While concluding his talk Mongin drew attention towards two critical questions related to urbanization. One, was it possible for us to not be limited between the limitless city and the closed, special city? Second, whether we were going to create cities with or without urbanity? Instead, he suggested the idea of the “metropol”, which lied between the megalopolis and the special city. He stressed the necessity of integrating the population in the city while at the same time creating a city, which was not disconnected from globalization.

The talk was followed by an animated question and answer session. Answering a question regarding ‘ruralization’ of urban centres, he mentioned that a number of European scholars were talking about villages coming to the cities in the context of Africa. These were neither villages nor cities but a form of their own. Similarly in Gulberg, Lahore, one saw large villas in conjunction with less structured accommodations. Ibn Khuldun had talked about how ruralization destroyed cities in the 14th century when considering cycles of urbanization.

“…60% of the world population lived less than 100 km off the coast and thus rising sea-levels was a major concern.”

Answering a question regarding city transportation, Mongin said that cities like Lahore and Islamabad were constructed for cars. It was problematic that there were no lanes for bicycles, and public transport was indeed a major issue, which required action before things got out of control. In Europe on the other hand, cities were created around trade and universities because a city needed education. The question was whether universities were thrown outside the cities or whether cities were centred on universities.

With regards to a question about special cities, he mentioned Singapore which had the largest port connection in the world, a volume greater than all European ports together. While the motto of Singapore was “global, green and connected”, a fourth point that was missing was “democratic”. The problem with special cities was whether they could integrate and this had nothing to do with the dichotomy of vertical or horizontal development.

“…in Lahore planning could not be expected as there was no municipal governance.”

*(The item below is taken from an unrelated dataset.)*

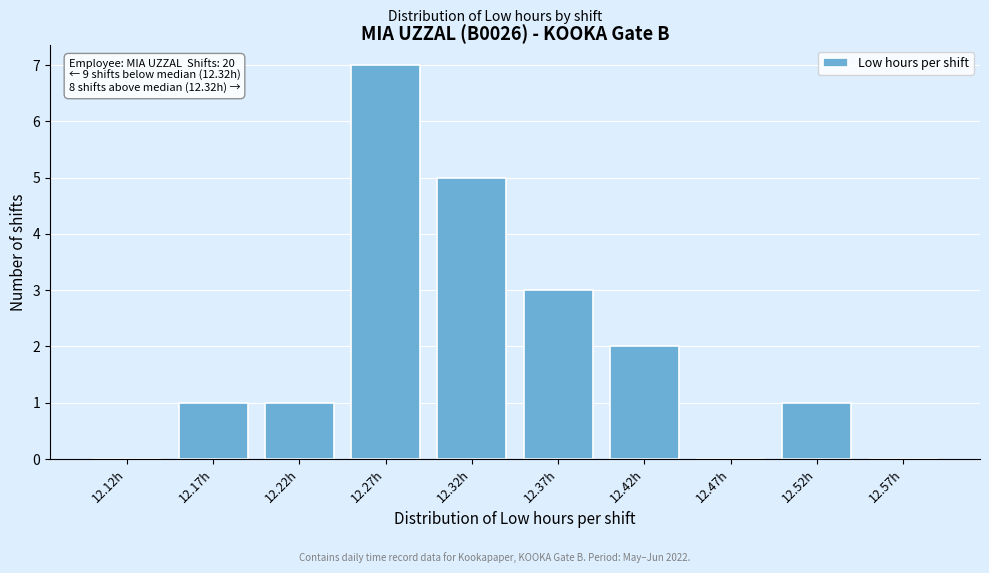

Reading left to right, list all the values displayed in this chart.

12.12h=0	12.17h=1	12.22h=1	12.27h=7	12.32h=5	12.37h=3	12.42h=2	12.47h=0	12.52h=1	12.57h=0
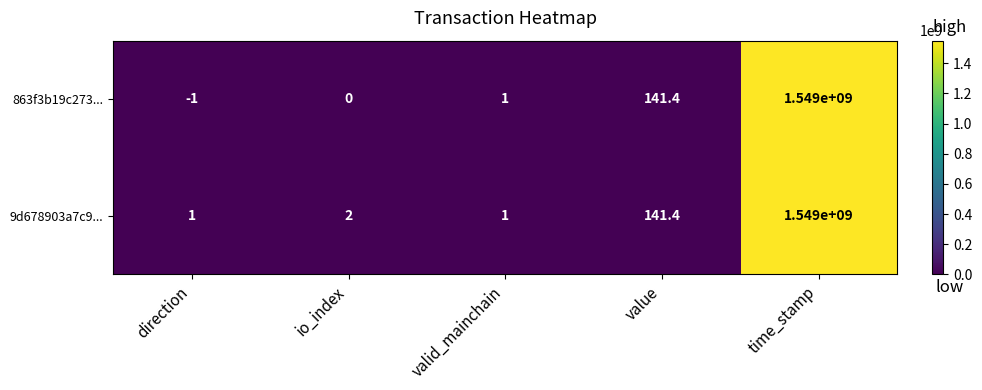

At which category does the chart reach its peak across all series?

time_stamp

Answering a question regarding urban governance, Mongin stated that town planning in Europe was a result of controlling the working class revolution and violence, while in most of the world there was no urban planning. For instance, in Lahore planning could not be expected as there was no municipal governance. Lastly, he stressed the importance of “urban imagery” which was shaped by geography, history and a narrative, while stating that the inhabitants needed to be taken into account when designing a project.